**WHAT YOU ARE ASKED TO DO**
Could the lines from the start of the data through the line with "𝒥(y) = ∫ b a F(t, y(t), y′(t))dt" be set down exactly, with no pictures among them?
-*-
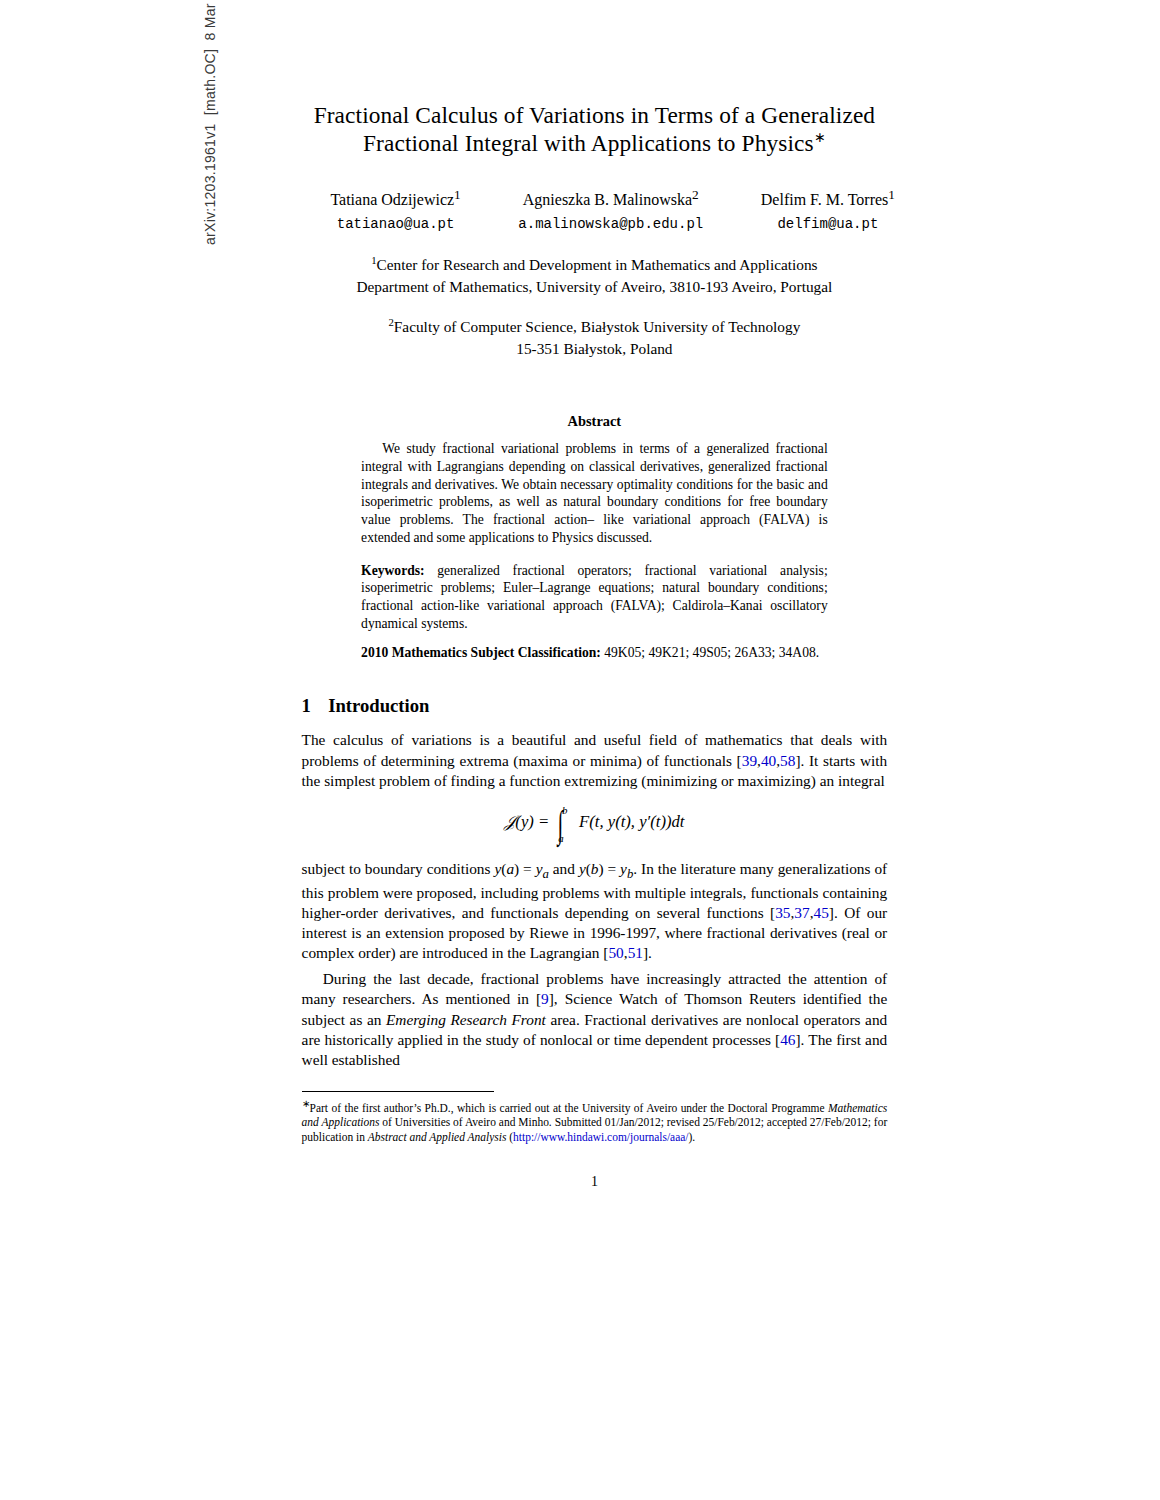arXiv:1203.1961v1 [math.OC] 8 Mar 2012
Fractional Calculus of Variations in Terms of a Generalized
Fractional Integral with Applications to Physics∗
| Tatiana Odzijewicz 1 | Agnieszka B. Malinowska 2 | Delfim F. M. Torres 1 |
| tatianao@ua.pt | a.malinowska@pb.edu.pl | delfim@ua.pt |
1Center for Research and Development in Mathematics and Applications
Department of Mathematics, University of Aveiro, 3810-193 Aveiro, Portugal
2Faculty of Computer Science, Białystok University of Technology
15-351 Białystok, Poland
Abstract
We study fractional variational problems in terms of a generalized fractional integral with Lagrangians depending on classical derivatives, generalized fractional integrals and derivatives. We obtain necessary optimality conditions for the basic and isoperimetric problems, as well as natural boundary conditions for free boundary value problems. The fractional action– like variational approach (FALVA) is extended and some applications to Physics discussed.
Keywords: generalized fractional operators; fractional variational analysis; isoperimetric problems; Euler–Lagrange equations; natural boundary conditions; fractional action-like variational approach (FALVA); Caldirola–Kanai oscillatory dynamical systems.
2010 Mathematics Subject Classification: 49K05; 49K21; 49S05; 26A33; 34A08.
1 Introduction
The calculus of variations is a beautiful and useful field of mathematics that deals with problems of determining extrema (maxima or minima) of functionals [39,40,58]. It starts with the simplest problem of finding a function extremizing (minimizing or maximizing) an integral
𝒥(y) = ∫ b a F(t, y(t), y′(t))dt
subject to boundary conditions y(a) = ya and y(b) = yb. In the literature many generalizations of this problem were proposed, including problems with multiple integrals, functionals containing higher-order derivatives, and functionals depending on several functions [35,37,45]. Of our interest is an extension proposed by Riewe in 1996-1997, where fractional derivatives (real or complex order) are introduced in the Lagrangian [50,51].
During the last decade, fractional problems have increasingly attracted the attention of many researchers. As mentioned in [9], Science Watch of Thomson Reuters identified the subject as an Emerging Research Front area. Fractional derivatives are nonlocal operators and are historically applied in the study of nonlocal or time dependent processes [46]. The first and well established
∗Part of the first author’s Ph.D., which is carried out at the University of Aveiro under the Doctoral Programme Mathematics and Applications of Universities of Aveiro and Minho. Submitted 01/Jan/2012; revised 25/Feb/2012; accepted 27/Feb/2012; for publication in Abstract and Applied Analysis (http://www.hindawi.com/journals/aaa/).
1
-*-
**RESPONSE BELOW**
arXiv:1203.1961v1 [math.OC] 8 Mar 2012
Fractional Calculus of Variations in Terms of a Generalized
Fractional Integral with Applications to Physics∗
| Tatiana Odzijewicz 1 | Agnieszka B. Malinowska 2 | Delfim F. M. Torres 1 |
| tatianao@ua.pt | a.malinowska@pb.edu.pl | delfim@ua.pt |
1Center for Research and Development in Mathematics and Applications
Department of Mathematics, University of Aveiro, 3810-193 Aveiro, Portugal
2Faculty of Computer Science, Białystok University of Technology
15-351 Białystok, Poland
Abstract
We study fractional variational problems in terms of a generalized fractional integral with Lagrangians depending on classical derivatives, generalized fractional integrals and derivatives. We obtain necessary optimality conditions for the basic and isoperimetric problems, as well as natural boundary conditions for free boundary value problems. The fractional action– like variational approach (FALVA) is extended and some applications to Physics discussed.
Keywords: generalized fractional operators; fractional variational analysis; isoperimetric problems; Euler–Lagrange equations; natural boundary conditions; fractional action-like variational approach (FALVA); Caldirola–Kanai oscillatory dynamical systems.
2010 Mathematics Subject Classification: 49K05; 49K21; 49S05; 26A33; 34A08.
1 Introduction
The calculus of variations is a beautiful and useful field of mathematics that deals with problems of determining extrema (maxima or minima) of functionals [39,40,58]. It starts with the simplest problem of finding a function extremizing (minimizing or maximizing) an integral
𝒥(y) = ∫ b a F(t, y(t), y′(t))dt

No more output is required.